Pandora — The World's Largest Jewellery Manufacturer by Volume
Pandora — The World's Largest Jewellery Manufacturer by Volume
Danish brand built on charm bracelets, silver, and a 2021 lab-grown diamond pivot
Pandora is a Danish jewellery brand and the world's largest jewellery manufacturer by unit volume. Founded in Copenhagen in 1982 by Per Enevoldsen and Winnie Enevoldsen, the company built its scale on the customisable charm bracelet — a sterling-silver cable with a snap-on system of small enamelled and stone-set charms — and on a vertically integrated retail and manufacturing operation centred in Thailand. Pandora operates more than 6,800 points of sale globally and ships in the order of one hundred million pieces per year.
Materials and design
Pandora's core material palette is sterling silver, gold-plated silver, and 14-karat gold, set with cubic zirconia, synthetic spinel, lab-grown sapphires and rubies, cultured pearls, and enamel. The brand's mass-market price point dictates the use of synthetic stones and plated metals across most of the range, with limited fine-jewellery collections in solid gold for the upper tier of the brand.
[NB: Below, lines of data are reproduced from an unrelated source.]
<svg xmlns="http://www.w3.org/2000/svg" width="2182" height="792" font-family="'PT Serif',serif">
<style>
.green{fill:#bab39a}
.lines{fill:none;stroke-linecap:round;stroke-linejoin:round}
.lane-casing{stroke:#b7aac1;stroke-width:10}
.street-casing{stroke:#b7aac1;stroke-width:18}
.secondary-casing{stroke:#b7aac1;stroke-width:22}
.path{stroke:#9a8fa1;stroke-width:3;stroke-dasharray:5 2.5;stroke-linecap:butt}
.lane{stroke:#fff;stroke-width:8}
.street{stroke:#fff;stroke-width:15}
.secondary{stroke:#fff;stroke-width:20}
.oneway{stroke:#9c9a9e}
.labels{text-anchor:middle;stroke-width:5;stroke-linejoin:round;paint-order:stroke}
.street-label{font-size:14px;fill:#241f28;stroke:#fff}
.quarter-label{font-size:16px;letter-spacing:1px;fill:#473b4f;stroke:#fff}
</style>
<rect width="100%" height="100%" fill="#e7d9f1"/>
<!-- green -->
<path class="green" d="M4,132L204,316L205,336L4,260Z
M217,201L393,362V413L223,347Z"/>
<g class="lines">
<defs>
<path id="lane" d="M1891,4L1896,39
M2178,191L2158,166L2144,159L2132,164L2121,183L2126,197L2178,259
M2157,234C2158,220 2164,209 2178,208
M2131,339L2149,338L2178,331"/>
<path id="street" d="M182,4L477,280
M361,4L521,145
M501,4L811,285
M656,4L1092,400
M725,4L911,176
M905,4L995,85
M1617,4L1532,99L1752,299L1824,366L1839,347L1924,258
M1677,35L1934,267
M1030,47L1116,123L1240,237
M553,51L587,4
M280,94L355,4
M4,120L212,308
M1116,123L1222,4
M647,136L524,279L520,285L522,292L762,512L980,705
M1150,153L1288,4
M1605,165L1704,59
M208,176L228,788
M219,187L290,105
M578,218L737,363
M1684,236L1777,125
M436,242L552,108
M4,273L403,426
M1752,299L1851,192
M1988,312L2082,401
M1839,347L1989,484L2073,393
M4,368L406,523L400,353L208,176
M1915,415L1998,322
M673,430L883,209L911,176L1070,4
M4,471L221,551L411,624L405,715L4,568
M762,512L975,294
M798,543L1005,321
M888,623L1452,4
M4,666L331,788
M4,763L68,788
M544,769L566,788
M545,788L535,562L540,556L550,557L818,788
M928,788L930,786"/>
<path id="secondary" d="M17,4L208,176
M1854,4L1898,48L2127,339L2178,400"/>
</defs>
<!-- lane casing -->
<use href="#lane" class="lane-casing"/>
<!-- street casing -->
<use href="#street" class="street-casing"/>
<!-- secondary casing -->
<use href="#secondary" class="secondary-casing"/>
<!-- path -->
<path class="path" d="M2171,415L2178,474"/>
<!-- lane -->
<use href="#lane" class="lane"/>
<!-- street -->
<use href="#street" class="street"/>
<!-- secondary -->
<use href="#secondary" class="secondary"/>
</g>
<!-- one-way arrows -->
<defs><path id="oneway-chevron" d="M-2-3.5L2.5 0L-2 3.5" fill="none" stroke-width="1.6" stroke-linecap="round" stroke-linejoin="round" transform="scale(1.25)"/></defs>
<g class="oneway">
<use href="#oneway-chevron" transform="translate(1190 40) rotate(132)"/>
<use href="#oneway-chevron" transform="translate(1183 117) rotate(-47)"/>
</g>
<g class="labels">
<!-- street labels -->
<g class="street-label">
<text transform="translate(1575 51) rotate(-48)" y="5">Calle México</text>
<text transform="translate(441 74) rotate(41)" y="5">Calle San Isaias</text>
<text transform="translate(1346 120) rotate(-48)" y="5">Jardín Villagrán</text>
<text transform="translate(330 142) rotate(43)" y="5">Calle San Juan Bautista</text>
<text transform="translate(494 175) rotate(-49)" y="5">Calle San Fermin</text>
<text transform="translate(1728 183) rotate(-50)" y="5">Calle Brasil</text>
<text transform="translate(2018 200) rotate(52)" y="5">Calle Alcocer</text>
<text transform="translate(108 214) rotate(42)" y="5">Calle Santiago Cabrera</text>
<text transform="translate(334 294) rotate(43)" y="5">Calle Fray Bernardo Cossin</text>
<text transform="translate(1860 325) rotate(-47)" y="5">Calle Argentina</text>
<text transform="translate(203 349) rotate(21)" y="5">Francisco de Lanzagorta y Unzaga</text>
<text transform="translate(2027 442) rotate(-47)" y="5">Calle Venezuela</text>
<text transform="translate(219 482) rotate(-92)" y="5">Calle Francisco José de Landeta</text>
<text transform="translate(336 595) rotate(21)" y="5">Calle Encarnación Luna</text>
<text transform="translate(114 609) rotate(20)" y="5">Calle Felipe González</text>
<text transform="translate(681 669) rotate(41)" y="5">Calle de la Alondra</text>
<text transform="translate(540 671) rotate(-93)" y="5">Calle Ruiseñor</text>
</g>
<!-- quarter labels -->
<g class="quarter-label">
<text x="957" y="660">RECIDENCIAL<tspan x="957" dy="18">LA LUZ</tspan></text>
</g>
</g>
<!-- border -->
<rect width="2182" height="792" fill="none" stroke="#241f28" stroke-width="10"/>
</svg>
The 2021 sustainability pivot
In May 2021, Pandora announced that all future diamond use would be laboratory-grown rather than mined, and that the company would source 100 per cent recycled silver and gold across all production by 2025. The lab-grown diamond pivot was launched commercially as the Pandora Brilliance line. The combined moves are widely cited as a watershed in mass-market jewellery sustainability and have influenced broader industry attitudes toward synthetics and recycled metals. The recycled-metal commitment, in particular, is one of the largest such programmes in the global jewellery industry by volume.
Position in the trade
Pandora occupies the affordable-luxury and gift-jewellery segment of the market and competes principally with mall and department-store brands. Its scale and price point place it outside the fine-jewellery segment in which Skyjems operates, but its sustainability commitments and its mass-market normalisation of laboratory-grown diamonds are relevant to the wider trade context.